DOCUMENT EXTRACT:
***

And what makes this very interesting from an artistic point of view, for Brian, is, our tools are designed to record frequencies that humans can hear.
[CRIS]
That’s right.
[MACK]
So when Brian did decide that he wanted to create this artwork of recording the voices of rats, he had to find special, ultrasonic microphones that could record those frequencies. And, of course, it’s really only because digital technologies operate at such high frequency rates now that these sounds can even be recorded at all.
[BRIAN]
I realized that it might be possible to build something that would let me record rats in their burrows in New York City – under the sidewalk, in the parks, in the trash dumps, whatever – if I could leave a microphone there for a long period of time, and let them habituate to it, maybe I would pick up some of the social interactions that were happening when I wasn’t around, and listen in on how they were talking.
[CRIS]
Yeah, and it makes me wonder, when people say that they’re making a field recording, what they’re actually catching, and were they to put them through a similar process of modification, they would hear other sounds that they didn’t realize were part of that field of audition, or that horizon of listening.
[slowly begin fading out music]
[MACK]
And this raises the point of just the technical issue that he faced of down-pitching the rats voices into a perceptible bandwidth for human beings. So, maybe we should –
[CRIS]
Let’s hear some.
[MACK]
Yeah, let’s hear how he did that.
[CRIS]
More rats.
[MACK, laughing]
More rats, please.
[rat noises start; they are of various pitches and lengths, sounding like sliding noises up and down]
[rat noises stop]
[BRIAN]
Yeah, so I did this project called Urban Intonation, which was just taking these rat recordings that I’d been making in the ultrasonic range and changing the frequencies of the rat voices in those recordings to a range that we could hear, that we could experience.
[rat noises again for several seconds]
And, whenever you change the frequency of something, that’s an act of interpretation. You’re changing the pitch in a mathematical sense, but you’re also changing how it’s situated in the world, what it resonates with, all kinds of other things shift. So, I aimed to make it as close as possible to human speech. Close as possible meaning, putting it in the range of human speech, and also making it a little bit slower temporally. Rats speak very high and they also speak very fast, so I slowed it down a bit, and lowered the pitch, so that we would hear it as speech, hear it closer to something that we would understand as a social relation.
[rat noises again, fading to the background as Brian speaks]
And they sing. They sing and hum and make these sounds that are uninterpretable by us, but clearly have a social meaning to them.

***

ENTRIES PROVIDED:
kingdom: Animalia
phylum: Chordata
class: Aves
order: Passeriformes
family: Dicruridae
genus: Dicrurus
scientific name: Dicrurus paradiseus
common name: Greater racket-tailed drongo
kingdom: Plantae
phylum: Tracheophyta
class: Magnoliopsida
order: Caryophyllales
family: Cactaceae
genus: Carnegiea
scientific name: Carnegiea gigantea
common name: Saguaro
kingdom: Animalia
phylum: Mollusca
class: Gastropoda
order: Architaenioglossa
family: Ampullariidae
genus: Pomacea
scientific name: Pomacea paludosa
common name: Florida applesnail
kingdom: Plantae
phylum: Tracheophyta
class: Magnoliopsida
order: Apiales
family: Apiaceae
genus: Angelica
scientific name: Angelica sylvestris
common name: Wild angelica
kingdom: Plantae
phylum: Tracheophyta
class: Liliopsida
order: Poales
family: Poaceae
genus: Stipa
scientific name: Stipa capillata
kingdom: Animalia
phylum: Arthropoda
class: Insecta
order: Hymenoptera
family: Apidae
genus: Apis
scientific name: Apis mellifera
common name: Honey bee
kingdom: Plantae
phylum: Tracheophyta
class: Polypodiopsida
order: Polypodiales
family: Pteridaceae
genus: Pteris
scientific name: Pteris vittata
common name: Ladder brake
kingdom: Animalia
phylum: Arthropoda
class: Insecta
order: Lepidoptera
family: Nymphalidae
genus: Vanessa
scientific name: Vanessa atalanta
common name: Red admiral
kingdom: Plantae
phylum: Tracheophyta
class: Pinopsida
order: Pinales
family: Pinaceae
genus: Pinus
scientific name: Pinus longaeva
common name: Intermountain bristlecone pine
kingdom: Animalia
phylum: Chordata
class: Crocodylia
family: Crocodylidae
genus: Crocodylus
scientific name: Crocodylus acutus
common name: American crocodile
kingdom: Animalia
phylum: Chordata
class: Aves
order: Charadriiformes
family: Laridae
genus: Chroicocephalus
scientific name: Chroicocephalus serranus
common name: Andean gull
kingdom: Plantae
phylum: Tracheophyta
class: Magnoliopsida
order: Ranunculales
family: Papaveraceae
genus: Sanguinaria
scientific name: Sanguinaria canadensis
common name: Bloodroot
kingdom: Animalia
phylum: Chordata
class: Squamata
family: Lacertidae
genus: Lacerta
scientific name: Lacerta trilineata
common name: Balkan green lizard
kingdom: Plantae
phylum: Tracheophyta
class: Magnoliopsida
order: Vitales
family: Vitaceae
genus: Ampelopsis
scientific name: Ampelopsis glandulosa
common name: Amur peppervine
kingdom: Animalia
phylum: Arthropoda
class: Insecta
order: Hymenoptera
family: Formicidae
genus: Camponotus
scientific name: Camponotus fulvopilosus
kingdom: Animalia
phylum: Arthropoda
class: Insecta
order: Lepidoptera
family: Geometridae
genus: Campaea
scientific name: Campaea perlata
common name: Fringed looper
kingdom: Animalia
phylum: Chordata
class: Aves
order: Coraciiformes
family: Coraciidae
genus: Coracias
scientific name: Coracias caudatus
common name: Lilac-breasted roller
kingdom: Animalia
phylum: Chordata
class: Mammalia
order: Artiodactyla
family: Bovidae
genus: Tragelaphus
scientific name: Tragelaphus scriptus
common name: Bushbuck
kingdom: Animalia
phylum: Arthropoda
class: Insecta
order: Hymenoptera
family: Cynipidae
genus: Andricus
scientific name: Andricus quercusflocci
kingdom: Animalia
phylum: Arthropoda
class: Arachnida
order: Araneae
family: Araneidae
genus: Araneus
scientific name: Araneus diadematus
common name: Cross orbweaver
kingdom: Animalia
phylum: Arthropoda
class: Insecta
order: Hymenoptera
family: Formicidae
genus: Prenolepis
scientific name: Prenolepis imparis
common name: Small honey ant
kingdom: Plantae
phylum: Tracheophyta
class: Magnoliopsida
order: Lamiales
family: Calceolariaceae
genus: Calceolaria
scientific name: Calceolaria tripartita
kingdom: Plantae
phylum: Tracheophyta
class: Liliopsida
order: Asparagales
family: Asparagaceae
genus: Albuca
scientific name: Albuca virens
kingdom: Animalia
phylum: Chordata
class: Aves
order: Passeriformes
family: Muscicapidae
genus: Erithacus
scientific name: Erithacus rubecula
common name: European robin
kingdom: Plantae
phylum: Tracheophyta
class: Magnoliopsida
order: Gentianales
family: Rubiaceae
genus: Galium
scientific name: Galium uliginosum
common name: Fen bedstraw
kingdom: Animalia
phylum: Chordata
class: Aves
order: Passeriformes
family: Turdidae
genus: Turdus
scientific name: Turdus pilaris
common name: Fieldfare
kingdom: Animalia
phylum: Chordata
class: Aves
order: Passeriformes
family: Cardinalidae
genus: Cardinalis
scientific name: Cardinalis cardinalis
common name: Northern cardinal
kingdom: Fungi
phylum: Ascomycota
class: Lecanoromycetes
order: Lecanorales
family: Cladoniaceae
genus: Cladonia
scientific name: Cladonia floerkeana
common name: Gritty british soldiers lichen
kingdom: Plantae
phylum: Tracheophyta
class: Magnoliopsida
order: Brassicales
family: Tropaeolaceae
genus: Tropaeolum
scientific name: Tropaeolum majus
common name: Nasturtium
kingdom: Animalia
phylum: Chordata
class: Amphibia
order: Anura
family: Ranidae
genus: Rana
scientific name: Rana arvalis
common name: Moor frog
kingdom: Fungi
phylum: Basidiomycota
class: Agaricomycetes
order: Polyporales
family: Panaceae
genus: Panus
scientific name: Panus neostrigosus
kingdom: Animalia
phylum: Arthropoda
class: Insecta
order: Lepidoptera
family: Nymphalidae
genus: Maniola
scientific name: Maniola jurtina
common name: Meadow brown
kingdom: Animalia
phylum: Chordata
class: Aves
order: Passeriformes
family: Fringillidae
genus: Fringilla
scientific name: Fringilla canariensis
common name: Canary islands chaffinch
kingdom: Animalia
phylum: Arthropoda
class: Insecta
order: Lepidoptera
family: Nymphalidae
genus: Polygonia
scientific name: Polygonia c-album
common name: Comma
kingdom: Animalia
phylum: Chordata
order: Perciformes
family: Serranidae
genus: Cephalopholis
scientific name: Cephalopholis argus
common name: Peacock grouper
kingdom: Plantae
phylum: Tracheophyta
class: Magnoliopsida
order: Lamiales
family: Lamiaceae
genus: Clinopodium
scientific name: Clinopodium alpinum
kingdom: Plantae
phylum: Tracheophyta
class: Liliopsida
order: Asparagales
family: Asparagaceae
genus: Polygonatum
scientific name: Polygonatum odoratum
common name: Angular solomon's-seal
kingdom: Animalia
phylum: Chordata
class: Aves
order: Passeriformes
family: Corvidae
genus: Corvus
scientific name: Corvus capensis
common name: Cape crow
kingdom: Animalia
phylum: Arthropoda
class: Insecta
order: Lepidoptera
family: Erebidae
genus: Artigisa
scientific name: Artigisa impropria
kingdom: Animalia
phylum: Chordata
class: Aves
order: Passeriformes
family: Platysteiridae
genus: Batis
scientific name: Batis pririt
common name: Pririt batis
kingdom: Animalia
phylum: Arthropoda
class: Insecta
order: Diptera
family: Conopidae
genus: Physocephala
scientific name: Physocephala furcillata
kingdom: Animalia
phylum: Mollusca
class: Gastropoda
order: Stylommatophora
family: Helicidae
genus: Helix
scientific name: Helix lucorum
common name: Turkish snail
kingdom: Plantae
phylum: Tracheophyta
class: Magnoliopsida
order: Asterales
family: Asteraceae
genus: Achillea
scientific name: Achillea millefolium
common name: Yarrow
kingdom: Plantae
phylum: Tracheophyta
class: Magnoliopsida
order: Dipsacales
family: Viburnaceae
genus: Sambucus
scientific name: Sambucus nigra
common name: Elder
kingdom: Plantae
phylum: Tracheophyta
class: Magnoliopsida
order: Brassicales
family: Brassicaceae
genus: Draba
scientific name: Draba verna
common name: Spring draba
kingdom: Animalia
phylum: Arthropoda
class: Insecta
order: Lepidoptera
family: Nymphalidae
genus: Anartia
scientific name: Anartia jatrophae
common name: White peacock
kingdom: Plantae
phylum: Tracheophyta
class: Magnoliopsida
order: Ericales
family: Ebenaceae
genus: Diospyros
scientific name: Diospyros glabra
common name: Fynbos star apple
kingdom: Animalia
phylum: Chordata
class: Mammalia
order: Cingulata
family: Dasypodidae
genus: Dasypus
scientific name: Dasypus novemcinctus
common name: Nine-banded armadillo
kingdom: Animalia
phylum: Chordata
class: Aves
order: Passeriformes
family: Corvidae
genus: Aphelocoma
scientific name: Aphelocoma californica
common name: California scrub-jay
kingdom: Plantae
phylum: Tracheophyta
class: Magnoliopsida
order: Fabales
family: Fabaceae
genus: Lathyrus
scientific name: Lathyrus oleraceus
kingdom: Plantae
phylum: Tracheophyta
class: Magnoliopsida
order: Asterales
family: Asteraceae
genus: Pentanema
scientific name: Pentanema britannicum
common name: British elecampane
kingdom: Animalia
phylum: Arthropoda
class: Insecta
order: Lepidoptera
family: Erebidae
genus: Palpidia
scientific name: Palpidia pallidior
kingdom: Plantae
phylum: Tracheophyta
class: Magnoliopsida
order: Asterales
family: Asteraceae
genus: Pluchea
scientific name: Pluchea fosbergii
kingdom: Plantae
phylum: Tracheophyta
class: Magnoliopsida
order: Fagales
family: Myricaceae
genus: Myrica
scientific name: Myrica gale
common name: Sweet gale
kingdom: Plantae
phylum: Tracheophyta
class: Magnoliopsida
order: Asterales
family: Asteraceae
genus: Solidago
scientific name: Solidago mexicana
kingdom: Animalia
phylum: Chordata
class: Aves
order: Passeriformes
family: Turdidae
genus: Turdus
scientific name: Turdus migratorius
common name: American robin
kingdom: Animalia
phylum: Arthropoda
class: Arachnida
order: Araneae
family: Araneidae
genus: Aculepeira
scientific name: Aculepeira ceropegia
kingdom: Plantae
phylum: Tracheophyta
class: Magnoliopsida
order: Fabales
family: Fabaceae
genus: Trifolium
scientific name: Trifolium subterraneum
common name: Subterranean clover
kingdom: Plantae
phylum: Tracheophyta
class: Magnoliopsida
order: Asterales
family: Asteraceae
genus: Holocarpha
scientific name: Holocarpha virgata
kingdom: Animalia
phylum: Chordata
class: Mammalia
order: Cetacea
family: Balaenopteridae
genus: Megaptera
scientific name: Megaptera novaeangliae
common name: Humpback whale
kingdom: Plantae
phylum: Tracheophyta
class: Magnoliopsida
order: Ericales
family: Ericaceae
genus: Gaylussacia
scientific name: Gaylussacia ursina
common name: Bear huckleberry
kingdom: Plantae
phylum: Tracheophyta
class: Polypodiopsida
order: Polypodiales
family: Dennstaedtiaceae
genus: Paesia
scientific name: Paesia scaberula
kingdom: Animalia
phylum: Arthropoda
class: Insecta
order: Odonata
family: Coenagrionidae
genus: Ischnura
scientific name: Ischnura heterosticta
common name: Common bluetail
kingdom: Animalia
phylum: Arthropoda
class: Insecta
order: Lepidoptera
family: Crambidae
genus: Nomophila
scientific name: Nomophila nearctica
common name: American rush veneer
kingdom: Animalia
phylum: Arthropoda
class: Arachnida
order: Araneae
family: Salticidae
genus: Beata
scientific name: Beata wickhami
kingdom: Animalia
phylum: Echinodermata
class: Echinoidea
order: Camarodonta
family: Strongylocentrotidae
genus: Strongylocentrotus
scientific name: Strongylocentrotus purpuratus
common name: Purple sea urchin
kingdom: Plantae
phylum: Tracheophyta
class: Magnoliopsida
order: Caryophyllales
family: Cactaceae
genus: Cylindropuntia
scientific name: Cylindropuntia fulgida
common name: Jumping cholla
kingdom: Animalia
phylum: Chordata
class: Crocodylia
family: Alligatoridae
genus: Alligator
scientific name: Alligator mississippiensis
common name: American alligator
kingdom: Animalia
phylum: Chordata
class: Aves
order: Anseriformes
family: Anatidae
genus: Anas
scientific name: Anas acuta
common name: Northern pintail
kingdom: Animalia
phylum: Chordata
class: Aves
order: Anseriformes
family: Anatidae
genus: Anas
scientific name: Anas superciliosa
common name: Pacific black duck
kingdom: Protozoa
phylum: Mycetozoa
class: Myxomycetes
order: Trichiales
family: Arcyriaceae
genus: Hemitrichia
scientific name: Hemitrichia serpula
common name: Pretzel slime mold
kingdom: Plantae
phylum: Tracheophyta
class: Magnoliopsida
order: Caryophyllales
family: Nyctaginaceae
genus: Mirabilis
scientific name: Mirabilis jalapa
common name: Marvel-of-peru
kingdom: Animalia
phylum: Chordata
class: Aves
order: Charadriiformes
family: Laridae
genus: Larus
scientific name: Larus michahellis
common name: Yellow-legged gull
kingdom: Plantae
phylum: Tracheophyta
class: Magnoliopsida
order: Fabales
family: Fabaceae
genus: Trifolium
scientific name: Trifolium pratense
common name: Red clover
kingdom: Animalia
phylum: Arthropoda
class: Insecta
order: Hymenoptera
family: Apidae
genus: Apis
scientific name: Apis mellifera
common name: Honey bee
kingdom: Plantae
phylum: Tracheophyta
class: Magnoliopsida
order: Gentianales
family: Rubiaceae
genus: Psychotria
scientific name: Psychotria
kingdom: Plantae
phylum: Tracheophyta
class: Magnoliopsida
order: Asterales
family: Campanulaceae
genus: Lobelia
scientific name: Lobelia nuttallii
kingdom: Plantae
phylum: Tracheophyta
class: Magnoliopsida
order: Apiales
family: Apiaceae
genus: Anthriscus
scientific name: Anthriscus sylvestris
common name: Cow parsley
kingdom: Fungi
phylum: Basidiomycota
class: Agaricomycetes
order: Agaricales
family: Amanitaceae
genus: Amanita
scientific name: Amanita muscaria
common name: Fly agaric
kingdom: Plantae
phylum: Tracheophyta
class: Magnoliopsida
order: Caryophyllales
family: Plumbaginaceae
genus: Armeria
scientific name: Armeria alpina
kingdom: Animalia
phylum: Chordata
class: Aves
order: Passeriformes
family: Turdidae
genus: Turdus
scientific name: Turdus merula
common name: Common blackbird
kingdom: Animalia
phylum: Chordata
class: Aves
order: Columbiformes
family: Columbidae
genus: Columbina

***

WHAT NEEDS TO BE DONE:
Continue the transcript about recording and down-pitching rat voices from where it stops, not the rows after it.

RESPONSE:
[a pause for rat noises to continue, this time sounding more like a song; they again fade to the background as Brian speaks]
It’s not an “other” creature that is “too low” or “too high” or “too other,” it’s coming at us as speech would come at us. But when you listen to those sounds, they really are uncanny in this way, because you hear aspects of personality, you hear these things that sound human, but of course there’s a kind of fundamental “unhumanness” to it. In terms of how to present the piece, then, I used PA speakers – something that’s making announcements, that is addressing the public, that’s making a particular type of public space through that address. So, why not put the rat voices… why not present them like that, right? [he laughs] Because that’s a totally different relationship. It’s positioning the animal not as a subservient position to our idea of public space, but as the kind of authoritative voice.
[clanging noises; instrumental music fades in]
[MACK]
So, one of the interesting final pieces of this for me, was that, when he was recording the rats, and getting at the frequencies where they live and communicate, so to speak, he found that there were very few human sounds in that space.
[BRIAN]
Well, so the first thing that struck me when recording ultrasonically in New York City is that, even though this is a noisy city – there’s all kinds of things happening, there’s people talking, there’s busses going by, the occasional bird, the radio, whatever it is – all of that, or at least most of that, happens within our hearing range.
[city sounds fade in, including loud automobiles]
So, its below 20 kilohertz that the noise of the city is really present. Once you get into the ultrasonic range –
[a sliding noise as the city fades out into a low whooshing noise]
that goes away. You hear the occasional eerie squeal of certain mechanical sounds or certain electric devices that are making noise up there, but for the most part, there’s a lot more space. So, part of their adaption to living among us is that they’re able to hear and they’re able to speak in a range that isn’t interfered with by all the noise that we’re making. I find that really interesting because, what is it about our species that we make noise within the range that we can hear?
[the city noises fade back up, almost drowning out Brian]
Thus making it more difficult for us to hear ourselves.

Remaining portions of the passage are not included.